Collected data
=-=-=
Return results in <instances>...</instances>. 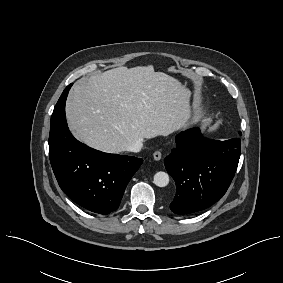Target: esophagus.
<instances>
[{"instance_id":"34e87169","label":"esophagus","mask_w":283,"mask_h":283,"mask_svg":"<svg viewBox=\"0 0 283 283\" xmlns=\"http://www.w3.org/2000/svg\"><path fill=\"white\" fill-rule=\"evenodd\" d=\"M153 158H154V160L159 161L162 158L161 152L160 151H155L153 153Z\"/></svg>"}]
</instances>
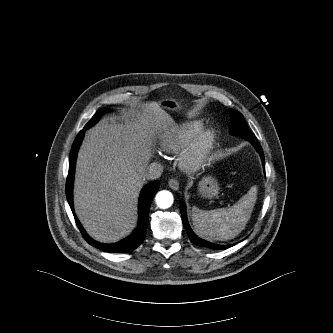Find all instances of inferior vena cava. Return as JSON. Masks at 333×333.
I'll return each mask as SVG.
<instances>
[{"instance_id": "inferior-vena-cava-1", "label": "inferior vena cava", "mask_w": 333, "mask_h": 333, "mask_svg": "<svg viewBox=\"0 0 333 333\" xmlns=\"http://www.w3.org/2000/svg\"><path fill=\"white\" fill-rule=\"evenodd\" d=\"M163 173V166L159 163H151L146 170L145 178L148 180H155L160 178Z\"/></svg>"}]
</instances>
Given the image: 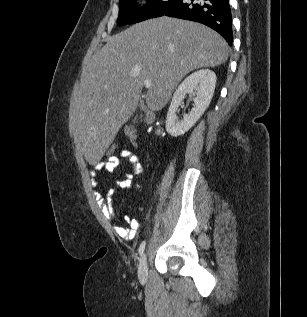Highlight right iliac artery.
=-=-=
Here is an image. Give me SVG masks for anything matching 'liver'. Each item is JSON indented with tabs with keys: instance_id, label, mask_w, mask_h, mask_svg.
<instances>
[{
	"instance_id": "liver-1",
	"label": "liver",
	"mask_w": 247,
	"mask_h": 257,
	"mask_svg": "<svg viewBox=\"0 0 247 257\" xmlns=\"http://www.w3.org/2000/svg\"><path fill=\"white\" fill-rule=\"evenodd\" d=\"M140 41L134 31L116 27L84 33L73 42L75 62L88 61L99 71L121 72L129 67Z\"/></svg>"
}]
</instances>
=-=-=
**PROBLEM**
Gather every line in the records above that contains the string "label", with case counting.

**SOLUTION FOR THIS TASK**
[{"instance_id":"34e87169","label":"esophagus","mask_w":283,"mask_h":283,"mask_svg":"<svg viewBox=\"0 0 283 283\" xmlns=\"http://www.w3.org/2000/svg\"><path fill=\"white\" fill-rule=\"evenodd\" d=\"M153 158H154V160L159 161L162 158L161 152L160 151H155L153 153Z\"/></svg>"}]
[{"instance_id": "inferior-vena-cava-1", "label": "inferior vena cava", "mask_w": 333, "mask_h": 333, "mask_svg": "<svg viewBox=\"0 0 333 333\" xmlns=\"http://www.w3.org/2000/svg\"><path fill=\"white\" fill-rule=\"evenodd\" d=\"M163 173V166L159 163H151L146 170L145 178L148 180H155L160 178Z\"/></svg>"}]
Here is an image. Give me SVG masks for anything matching 'liver'. Each item is JSON indented with tabs with keys: instance_id, label, mask_w, mask_h, mask_svg.
	"label": "liver",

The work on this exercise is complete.